[Collection entries]
━━━━━━

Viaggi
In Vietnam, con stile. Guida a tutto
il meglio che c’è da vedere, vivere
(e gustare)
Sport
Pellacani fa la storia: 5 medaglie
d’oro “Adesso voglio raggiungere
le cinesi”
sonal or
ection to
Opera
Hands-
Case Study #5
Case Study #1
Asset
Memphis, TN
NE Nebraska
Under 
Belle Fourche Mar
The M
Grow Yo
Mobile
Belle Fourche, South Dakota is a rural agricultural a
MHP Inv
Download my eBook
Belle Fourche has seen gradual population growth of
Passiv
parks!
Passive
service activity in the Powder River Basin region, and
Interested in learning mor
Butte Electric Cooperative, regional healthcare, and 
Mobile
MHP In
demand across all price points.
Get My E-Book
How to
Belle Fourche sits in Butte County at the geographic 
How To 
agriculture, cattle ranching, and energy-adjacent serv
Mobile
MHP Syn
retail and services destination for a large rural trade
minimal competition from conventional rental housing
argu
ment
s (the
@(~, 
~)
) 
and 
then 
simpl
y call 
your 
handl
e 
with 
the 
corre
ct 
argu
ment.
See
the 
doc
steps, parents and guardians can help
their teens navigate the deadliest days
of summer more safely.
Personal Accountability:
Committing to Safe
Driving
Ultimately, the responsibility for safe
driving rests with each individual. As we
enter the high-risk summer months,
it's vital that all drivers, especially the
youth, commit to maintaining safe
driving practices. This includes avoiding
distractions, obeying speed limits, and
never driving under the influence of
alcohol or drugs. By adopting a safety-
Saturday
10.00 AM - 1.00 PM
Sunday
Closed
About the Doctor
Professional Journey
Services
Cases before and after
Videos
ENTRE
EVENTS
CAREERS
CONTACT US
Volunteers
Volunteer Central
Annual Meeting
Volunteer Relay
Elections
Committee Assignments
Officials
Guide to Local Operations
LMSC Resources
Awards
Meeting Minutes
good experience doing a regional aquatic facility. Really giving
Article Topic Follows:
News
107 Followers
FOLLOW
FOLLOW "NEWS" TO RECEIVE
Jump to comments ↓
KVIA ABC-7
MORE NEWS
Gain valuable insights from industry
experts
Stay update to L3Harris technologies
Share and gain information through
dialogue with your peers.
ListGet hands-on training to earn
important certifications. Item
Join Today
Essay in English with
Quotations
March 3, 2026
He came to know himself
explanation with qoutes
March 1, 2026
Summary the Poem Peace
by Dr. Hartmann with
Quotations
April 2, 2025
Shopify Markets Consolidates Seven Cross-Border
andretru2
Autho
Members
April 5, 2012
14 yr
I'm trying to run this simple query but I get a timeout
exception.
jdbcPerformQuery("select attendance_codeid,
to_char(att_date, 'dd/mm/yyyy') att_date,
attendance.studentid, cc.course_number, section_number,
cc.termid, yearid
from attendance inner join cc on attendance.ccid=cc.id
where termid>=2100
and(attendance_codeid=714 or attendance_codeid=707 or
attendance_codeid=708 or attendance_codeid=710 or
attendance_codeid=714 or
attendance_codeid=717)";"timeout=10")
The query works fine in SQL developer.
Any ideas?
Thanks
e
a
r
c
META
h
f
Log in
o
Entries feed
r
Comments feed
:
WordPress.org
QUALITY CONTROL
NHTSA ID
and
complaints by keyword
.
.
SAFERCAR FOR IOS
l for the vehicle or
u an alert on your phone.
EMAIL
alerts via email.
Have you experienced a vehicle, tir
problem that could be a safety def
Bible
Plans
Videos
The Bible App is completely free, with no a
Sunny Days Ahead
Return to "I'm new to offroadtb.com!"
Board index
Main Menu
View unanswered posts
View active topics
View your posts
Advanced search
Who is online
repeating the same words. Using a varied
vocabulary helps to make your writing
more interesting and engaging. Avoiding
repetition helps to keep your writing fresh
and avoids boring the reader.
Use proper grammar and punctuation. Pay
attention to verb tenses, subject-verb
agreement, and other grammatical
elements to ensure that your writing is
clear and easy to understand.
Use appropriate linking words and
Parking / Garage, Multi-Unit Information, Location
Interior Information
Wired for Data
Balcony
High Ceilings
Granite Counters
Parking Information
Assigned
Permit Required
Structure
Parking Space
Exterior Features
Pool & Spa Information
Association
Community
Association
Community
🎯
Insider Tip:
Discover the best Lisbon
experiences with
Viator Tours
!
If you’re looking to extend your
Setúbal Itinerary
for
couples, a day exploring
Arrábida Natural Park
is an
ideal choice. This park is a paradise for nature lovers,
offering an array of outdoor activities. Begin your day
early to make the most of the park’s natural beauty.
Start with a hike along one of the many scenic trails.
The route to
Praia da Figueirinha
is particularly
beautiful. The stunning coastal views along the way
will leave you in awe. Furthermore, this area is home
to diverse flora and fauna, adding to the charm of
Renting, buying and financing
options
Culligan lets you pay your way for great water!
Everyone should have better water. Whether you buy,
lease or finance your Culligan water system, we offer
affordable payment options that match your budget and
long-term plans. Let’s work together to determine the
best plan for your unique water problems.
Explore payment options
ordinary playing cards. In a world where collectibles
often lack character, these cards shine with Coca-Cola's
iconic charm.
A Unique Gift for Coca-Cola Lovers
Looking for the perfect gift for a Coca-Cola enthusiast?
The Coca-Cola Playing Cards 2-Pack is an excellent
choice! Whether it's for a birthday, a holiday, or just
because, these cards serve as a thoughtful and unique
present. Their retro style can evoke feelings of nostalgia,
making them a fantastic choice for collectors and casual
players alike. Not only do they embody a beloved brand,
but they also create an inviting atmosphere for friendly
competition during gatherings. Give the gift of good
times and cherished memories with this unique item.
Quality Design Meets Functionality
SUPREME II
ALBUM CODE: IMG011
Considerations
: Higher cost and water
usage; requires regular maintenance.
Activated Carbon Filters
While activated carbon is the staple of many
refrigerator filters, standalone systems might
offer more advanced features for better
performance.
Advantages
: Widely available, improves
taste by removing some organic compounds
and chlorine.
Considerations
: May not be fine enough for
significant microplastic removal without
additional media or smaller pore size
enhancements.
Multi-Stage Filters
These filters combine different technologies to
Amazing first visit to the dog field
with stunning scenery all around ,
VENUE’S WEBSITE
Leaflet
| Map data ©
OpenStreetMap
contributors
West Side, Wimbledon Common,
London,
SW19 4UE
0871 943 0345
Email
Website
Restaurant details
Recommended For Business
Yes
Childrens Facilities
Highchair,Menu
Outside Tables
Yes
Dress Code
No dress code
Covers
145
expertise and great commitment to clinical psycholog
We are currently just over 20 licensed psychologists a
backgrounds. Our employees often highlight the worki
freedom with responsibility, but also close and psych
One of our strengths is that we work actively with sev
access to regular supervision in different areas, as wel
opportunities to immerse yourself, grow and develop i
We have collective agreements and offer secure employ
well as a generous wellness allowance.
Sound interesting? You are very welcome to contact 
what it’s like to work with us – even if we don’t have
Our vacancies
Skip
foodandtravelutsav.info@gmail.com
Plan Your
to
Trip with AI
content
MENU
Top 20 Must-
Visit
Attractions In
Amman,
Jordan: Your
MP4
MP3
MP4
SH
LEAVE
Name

━━━━━━

__DIRECTIVE__
Word for word, reproduce every record shown above.

__TASK RESPONSE__
Viaggi
In Vietnam, con stile. Guida a tutto
il meglio che c’è da vedere, vivere
(e gustare)
Sport
Pellacani fa la storia: 5 medaglie
d’oro “Adesso voglio raggiungere
le cinesi”
sonal or
ection to
Opera
Hands-
Case Study #5
Case Study #1
Asset
Memphis, TN
NE Nebraska
Under 
Belle Fourche Mar
The M
Grow Yo
Mobile
Belle Fourche, South Dakota is a rural agricultural a
MHP Inv
Download my eBook
Belle Fourche has seen gradual population growth of
Passiv
parks!
Passive
service activity in the Powder River Basin region, and
Interested in learning mor
Butte Electric Cooperative, regional healthcare, and 
Mobile
MHP In
demand across all price points.
Get My E-Book
How to
Belle Fourche sits in Butte County at the geographic 
How To 
agriculture, cattle ranching, and energy-adjacent serv
Mobile
MHP Syn
retail and services destination for a large rural trade
minimal competition from conventional rental housing
argu
ment
s (the
@(~, 
~)
) 
and 
then 
simpl
y call 
your 
handl
e 
with 
the 
corre
ct 
argu
ment.
See
the 
doc
steps, parents and guardians can help
their teens navigate the deadliest days
of summer more safely.
Personal Accountability:
Committing to Safe
Driving
Ultimately, the responsibility for safe
driving rests with each individual. As we
enter the high-risk summer months,
it's vital that all drivers, especially the
youth, commit to maintaining safe
driving practices. This includes avoiding
distractions, obeying speed limits, and
never driving under the influence of
alcohol or drugs. By adopting a safety-
Saturday
10.00 AM - 1.00 PM
Sunday
Closed
About the Doctor
Professional Journey
Services
Cases before and after
Videos
ENTRE
EVENTS
CAREERS
CONTACT US
Volunteers
Volunteer Central
Annual Meeting
Volunteer Relay
Elections
Committee Assignments
Officials
Guide to Local Operations
LMSC Resources
Awards
Meeting Minutes
good experience doing a regional aquatic facility. Really giving
Article Topic Follows:
News
107 Followers
FOLLOW
FOLLOW "NEWS" TO RECEIVE
Jump to comments ↓
KVIA ABC-7
MORE NEWS
Gain valuable insights from industry
experts
Stay update to L3Harris technologies
Share and gain information through
dialogue with your peers.
ListGet hands-on training to earn
important certifications. Item
Join Today
Essay in English with
Quotations
March 3, 2026
He came to know himself
explanation with qoutes
March 1, 2026
Summary the Poem Peace
by Dr. Hartmann with
Quotations
April 2, 2025
Shopify Markets Consolidates Seven Cross-Border
andretru2
Autho
Members
April 5, 2012
14 yr
I'm trying to run this simple query but I get a timeout
exception.
jdbcPerformQuery("select attendance_codeid,
to_char(att_date, 'dd/mm/yyyy') att_date,
attendance.studentid, cc.course_number, section_number,
cc.termid, yearid
from attendance inner join cc on attendance.ccid=cc.id
where termid>=2100
and(attendance_codeid=714 or attendance_codeid=707 or
attendance_codeid=708 or attendance_codeid=710 or
attendance_codeid=714 or
attendance_codeid=717)";"timeout=10")
The query works fine in SQL developer.
Any ideas?
Thanks
e
a
r
c
META
h
f
Log in
o
Entries feed
r
Comments feed
:
WordPress.org
QUALITY CONTROL
NHTSA ID
and
complaints by keyword
.
.
SAFERCAR FOR IOS
l for the vehicle or
u an alert on your phone.
EMAIL
alerts via email.
Have you experienced a vehicle, tir
problem that could be a safety def
Bible
Plans
Videos
The Bible App is completely free, with no a
Sunny Days Ahead
Return to "I'm new to offroadtb.com!"
Board index
Main Menu
View unanswered posts
View active topics
View your posts
Advanced search
Who is online
repeating the same words. Using a varied
vocabulary helps to make your writing
more interesting and engaging. Avoiding
repetition helps to keep your writing fresh
and avoids boring the reader.
Use proper grammar and punctuation. Pay
attention to verb tenses, subject-verb
agreement, and other grammatical
elements to ensure that your writing is
clear and easy to understand.
Use appropriate linking words and
Parking / Garage, Multi-Unit Information, Location
Interior Information
Wired for Data
Balcony
High Ceilings
Granite Counters
Parking Information
Assigned
Permit Required
Structure
Parking Space
Exterior Features
Pool & Spa Information
Association
Community
Association
Community
🎯
Insider Tip:
Discover the best Lisbon
experiences with
Viator Tours
!
If you’re looking to extend your
Setúbal Itinerary
for
couples, a day exploring
Arrábida Natural Park
is an
ideal choice. This park is a paradise for nature lovers,
offering an array of outdoor activities. Begin your day
early to make the most of the park’s natural beauty.
Start with a hike along one of the many scenic trails.
The route to
Praia da Figueirinha
is particularly
beautiful. The stunning coastal views along the way
will leave you in awe. Furthermore, this area is home
to diverse flora and fauna, adding to the charm of
Renting, buying and financing
options
Culligan lets you pay your way for great water!
Everyone should have better water. Whether you buy,
lease or finance your Culligan water system, we offer
affordable payment options that match your budget and
long-term plans. Let’s work together to determine the
best plan for your unique water problems.
Explore payment options
ordinary playing cards. In a world where collectibles
often lack character, these cards shine with Coca-Cola's
iconic charm.
A Unique Gift for Coca-Cola Lovers
Looking for the perfect gift for a Coca-Cola enthusiast?
The Coca-Cola Playing Cards 2-Pack is an excellent
choice! Whether it's for a birthday, a holiday, or just
because, these cards serve as a thoughtful and unique
present. Their retro style can evoke feelings of nostalgia,
making them a fantastic choice for collectors and casual
players alike. Not only do they embody a beloved brand,
but they also create an inviting atmosphere for friendly
competition during gatherings. Give the gift of good
times and cherished memories with this unique item.
Quality Design Meets Functionality
SUPREME II
ALBUM CODE: IMG011
Considerations
: Higher cost and water
usage; requires regular maintenance.
Activated Carbon Filters
While activated carbon is the staple of many
refrigerator filters, standalone systems might
offer more advanced features for better
performance.
Advantages
: Widely available, improves
taste by removing some organic compounds
and chlorine.
Considerations
: May not be fine enough for
significant microplastic removal without
additional media or smaller pore size
enhancements.
Multi-Stage Filters
These filters combine different technologies to
Amazing first visit to the dog field
with stunning scenery all around ,
VENUE’S WEBSITE
Leaflet
| Map data ©
OpenStreetMap
contributors
West Side, Wimbledon Common,
London,
SW19 4UE
0871 943 0345
Email
Website
Restaurant details
Recommended For Business
Yes
Childrens Facilities
Highchair,Menu
Outside Tables
Yes
Dress Code
No dress code
Covers
145
expertise and great commitment to clinical psycholog
We are currently just over 20 licensed psychologists a
backgrounds. Our employees often highlight the worki
freedom with responsibility, but also close and psych
One of our strengths is that we work actively with sev
access to regular supervision in different areas, as wel
opportunities to immerse yourself, grow and develop i
We have collective agreements and offer secure employ
well as a generous wellness allowance.
Sound interesting? You are very welcome to contact 
what it’s like to work with us – even if we don’t have
Our vacancies
Skip
foodandtravelutsav.info@gmail.com
Plan Your
to
Trip with AI
content
MENU
Top 20 Must-
Visit
Attractions In
Amman,
Jordan: Your
MP4
MP3
MP4
SH
LEAVE
Name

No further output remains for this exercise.